Thoughts and social media analysis from PR Director Tom Marriott on racing’s poster boy, Constitution Hill.

Whether Constitution Hill can win a Group race on the Flat is debatable (isn’t it?).

Whether he’s a phenomenon, an anomaly, and a social media sensation is not.

Take this year’s Cheltenham Festival…

Cheltenham Gold Cup winner Gaelic Warrior accounted for 4.8k mentions on X during the Festival, while flashy grey Champion Hurdle winner Lossiemouth around a third more at 6.5k.

That’s the two most talked about horses winning the week’s two biggest races during racing’s most hyped-up week of the year.

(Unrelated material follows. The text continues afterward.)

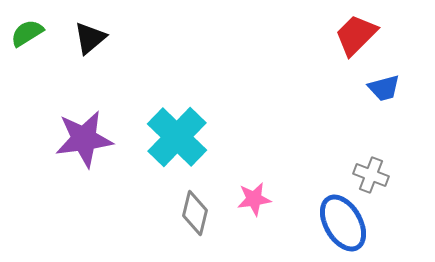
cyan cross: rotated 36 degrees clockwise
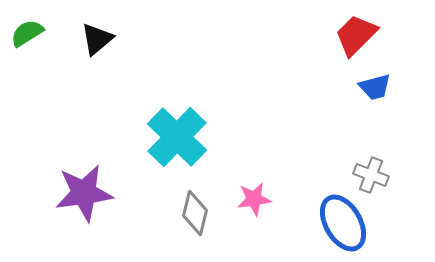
black triangle: moved 7 px right, 1 px down
blue trapezoid: moved 9 px left, 1 px up
purple star: moved 54 px down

Now compare that to Constitution Hill…

His name was tweeted a remarkable 8.3k times during the week of his Flat debut at Southwell in February. Meanwhile, when he fell in the Champion Hurdle at last year’s Cheltenham Festival, he accounted for a monstrous 17k mentions.

And this week, a run of the mill card at Kempton on a Wednesday night? 4.8k mentions (at the time of writing on Friday still in the aftermath).

Let that sink in…

A horse running on a bog-standard evening card is generating comparable buzz to Grade 1 winners at the biggest meeting in the British racing calendar.

This is where the story shifts from sport to narrative. Constitution Hill isn’t just a racehorse; he’s a storyline. Unbeatable brilliance, shock moments, and constant intrigue about what comes next – and it’s a narrative that travels far beyond the core racing audience. Winning helps, but it’s the emotional arc that drives conversation.

For brands, rights holders and stakeholders, the takeaway is clear: attention doesn’t neatly follow results. It follows stories, and if you’re not in the Constitution Hill conversation, you’re missing out on exposure.